「誰のためのデザイン?」などで有名な認知科学者 D.A.ノーマン氏による、コンピュータのインターフェースに関する著作。2000年に出版された「パソコンを隠せ、アナログ発想でいこう!」が改題されて2009年に新装再発売されたもの。

人間中心のユーザーインターフェースについて論じてきた著者が、その延長線上としてユビキタスコンピューティング(という言葉自体が少し懐かしさを感じさせる...)について論じた著作。情報環境は複雑で取り扱いの難しいコンピュータ中心から脱却して、人間中心で自然に利用できる情報アプライアンス(タスクベースのシンプルな専用コンピュータ)に移行されていくべき、という未来のあり方についてのお話です。

書かれてから10年以上経った現在、Google+Androidスマートフォンなどのデバイスが既に多くの提言を実現しており、そして残りに関しても彼らが中心的な役割を担っていくのだろうと予感させるものがあります。しかしその一方で、スマートフォンも見方によってはコンピュータを単にそのまま小さくしただけと言え、まだまだ十分に複雑であり、著者の思想でいえば過渡的なものにすぎないという気もしてきます。

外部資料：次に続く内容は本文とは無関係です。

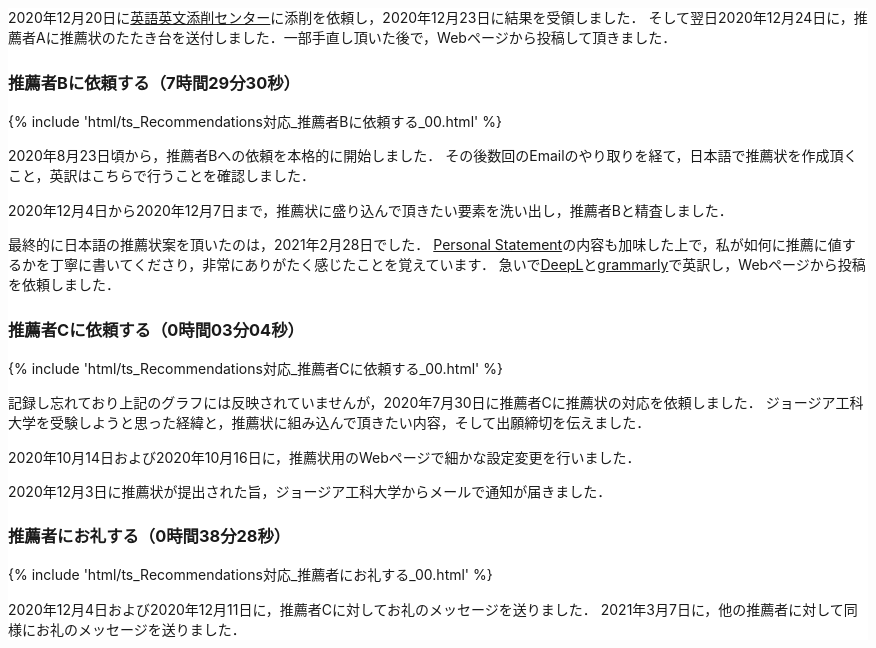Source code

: 2020年12月20日に[英語英文添削センター](https://www.speedtensaku.com/)に添削を依頼し，2020年12月23日に結果を受領しました．
そして翌日2020年12月24日に，推薦者Aに推薦状のたたき台を送付しました．一部手直し頂いた後で，Webページから投稿して頂きました．

### 推薦者Bに依頼する（7時間29分30秒）

{% include 'html/ts_Recommendations対応_推薦者Bに依頼する_00.html' %}

2020年8月23日頃から，推薦者Bへの依頼を本格的に開始しました．
その後数回のEmailのやり取りを経て，日本語で推薦状を作成頂くこと，英訳はこちらで行うことを確認しました．

2020年12月4日から2020年12月7日まで，推薦状に盛り込んで頂きたい要素を洗い出し，推薦者Bと精査しました．

最終的に日本語の推薦状案を頂いたのは，2021年2月28日でした．
[Personal Statement](https://kakeami.github.io/road-to-gatech/ps/)の内容も加味した上で，私が如何に推薦に値するかを丁寧に書いてくださり，非常にありがたく感じたことを覚えています．
急いで[DeepL](https://www.deepl.com/ja/translator)と[grammarly](https://www.grammarly.com/)で英訳し，Webページから投稿を依頼しました．

### 推薦者Cに依頼する（0時間03分04秒）

{% include 'html/ts_Recommendations対応_推薦者Cに依頼する_00.html' %}

記録し忘れており上記のグラフには反映されていませんが，2020年7月30日に推薦者Cに推薦状の対応を依頼しました．
ジョージア工科大学を受験しようと思った経緯と，推薦状に組み込んで頂きたい内容，そして出願締切を伝えました．

2020年10月14日および2020年10月16日に，推薦状用のWebページで細かな設定変更を行いました．

2020年12月3日に推薦状が提出された旨，ジョージア工科大学からメールで通知が届きました．

### 推薦者にお礼する（0時間38分28秒）

{% include 'html/ts_Recommendations対応_推薦者にお礼する_00.html' %}

2020年12月4日および2020年12月11日に，推薦者Cに対してお礼のメッセージを送りました．
2021年3月7日に，他の推薦者に対して同様にお礼のメッセージを送りました．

いずれにせよ、電池や無線など著者の挙げるようなハード的な技術的要件はもうだいぶ揃っているように見えます。10年以上経って、そろそろ実現してもいい頃合いだろうと思われることばかりでもあったりするのですが、どうなんでしょう。著者がクリステンセンの破壊的イノベーションを引用するように、周辺から何者かが現れて、気づいたらいつの間にかガラリと変わっているのかも知れません。。